Disarming the Porcupine by Mark Brayley

Reviewed by Jennifer Edgecombe

Disarming the Porcupine is a collection of poetry spanning a decade from Mark Brayley, split into three sections. The first (and largest) section, ‘Disarming the Porcupine’, looks at ‘the frustrations and defensiveness of a man living through the first part of the Twenty First Century.’ The second, ‘Brown Paper Packages’, is a collection of poetry that the author states has been written specifically for performance. The last section is the smallest, entitled ‘Twenty:Twenty Hindsight’, referring to Stendhal’s ‘Genius Or Not’ project, that Oulipian writer, Harry Mathews, adapted into an online project called ‘Twenty Lines A Day’ in which writers were invited to share twenty lines per day, genius or not.

These three sections are different in subject and form, but the writer’s voice is distinct throughout. It is often bitter, humorous or ironic. His poem ‘Carol Ann Duffy Goes to My Gym’ is a good example of this from the opening section of the book. This opening stanza sums up how this poem is not only successful at imitating her style, but also parodies her persona;

Carol Ann Duffy goes to my gym.
It’s definitely her. I can tell by her voice
and the fact that the dumb bell’s
her weapon of choice.

The poem continues;

I’ve seen her verb on verbing machines
taking swigs from an isotonic water bottle
filled with Christ’s own blood.

I recently saw Carol Ann Duffy’s play ‘Everyman’ at The National Theatre and I think if i hadn’t, I may have been confused by this poem but instead I understand the harsh portrayal of her character and the mocking of Christ. It’s a bitterly ironic love poem to the poet that has the darker conclusion;

the distinction gets blurred.
The truth is, you see,
I go to hers.

The poems within the section ‘Brown Paper Packages’ (which were written specifically for performance) mainly use a simple ABAB rhyme scheme and the text contains quite a few puns and punches. For example, in the poem ’Action Man’s a Eunuch’ the poem quips the line;

I’ve survived the last thirty years
with a lot less action man.

This does read on the page like a bad ‘Dad joke’ but that appears to be the point; the narrator, being thirty, is using the Action Man toy to express a different perspective through age. As a child, the figurine is a hero to him;

He stormed the Iranian embassy
on my bedroom chest of drawers,
he parachuted into Port Stanley
on far flung Southern shores.

But as the poem progresses, the hero meets the fate of adulthood ‘primed, waiting for a fight’:

We’ve ripped of his thick blue slips
to reveal he has no cock.

It is a poem that sits well with his theme of frustration and defence as the poet travels through his twenties.

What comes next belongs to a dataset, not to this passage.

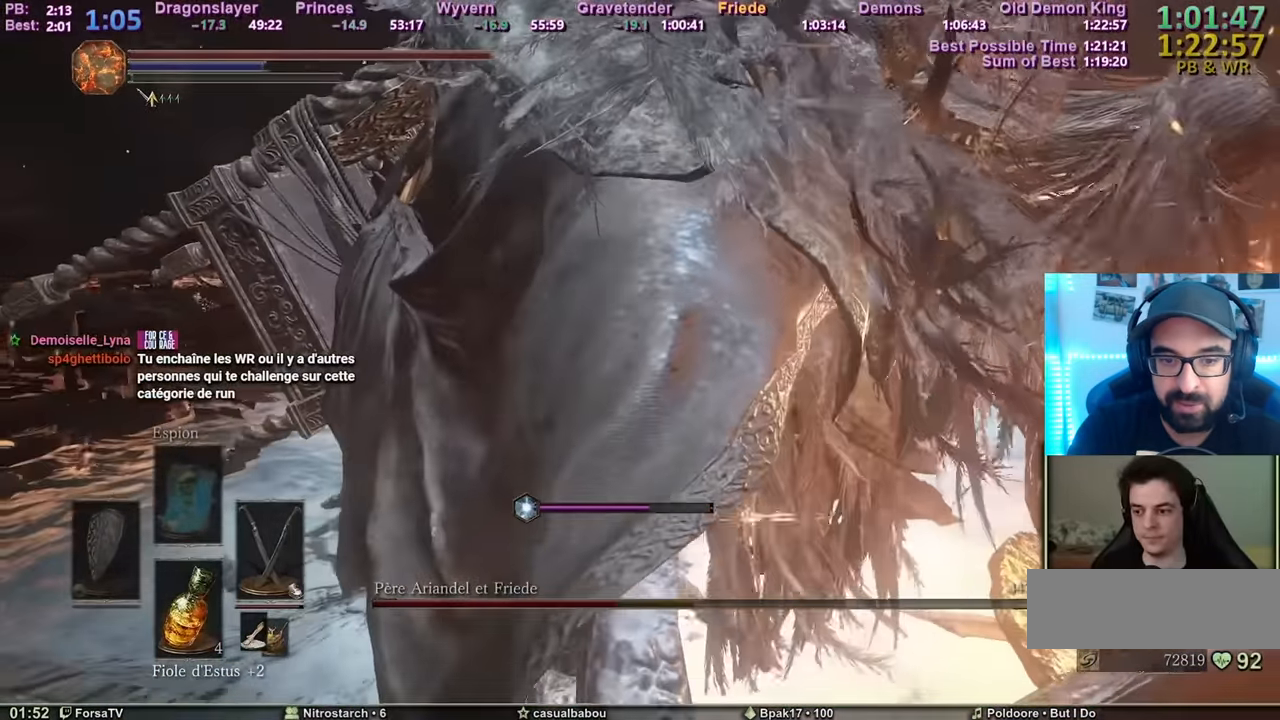
{"keys": ["s"], "mouse": [], "events": [[50, "z", "up"], [167, "s", "down"], [251, "q", "up"]]}
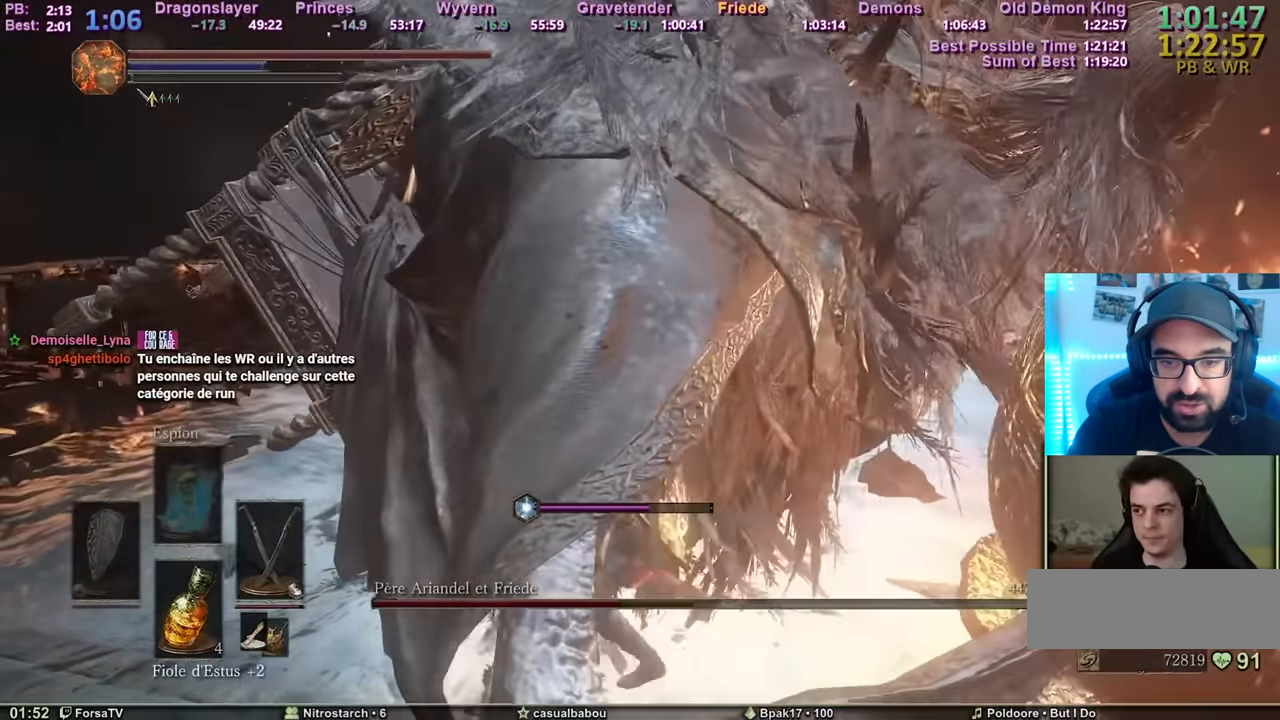
{"keys": ["q"], "mouse": [], "events": [[167, "q", "down"], [500, "s", "up"]]}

In the third section, ‘Twenty:Twentry Hindsight’, Brayley has contributed to Harry Matthews ‘Genius or Not’ online project, inviting twenty lines a day. The poems in this section are of more experimental form compared to the more simplified performance poetry, and have a contrasting voice to the humorous tone used previously. For example, ‘Bookends 22nd December’, is a calm and thoughtful poem that begins:

These two bookends
holding all that has gone
between them.
Thousands of words,
closeness condensed,
wrapped safely in the covers
with tales of love,
grand narratives,

The poem is simple to begin with, but the bookends are then subtly portrayed as two people. As they age, they have become ‘swollen volumes’, ‘dusty’ with age. Two ageing lovers filled with their life stories, but holding them with a sense of fragility;

take one away
and the story ends –

There are several other poems that stand out in this section. Within, ‘The Flowering Fly Trap 10 June’, Brayley uses a fantastic opening line as he existentially muses on a plant’s state of change;

Now it rots while all else riots
but for a time it held beauty.
I could believe that it was the effort
of transforming its very nature
that killed it.

The collection as a whole works due to the varied subjects touched upon, and the introductory note warning the reader that it reads more as a ‘document’. It lacks the cohesiveness and technical skill-set of a mature collection of work, but I would be interested to read new work by Brayley due to his strong voice throughout.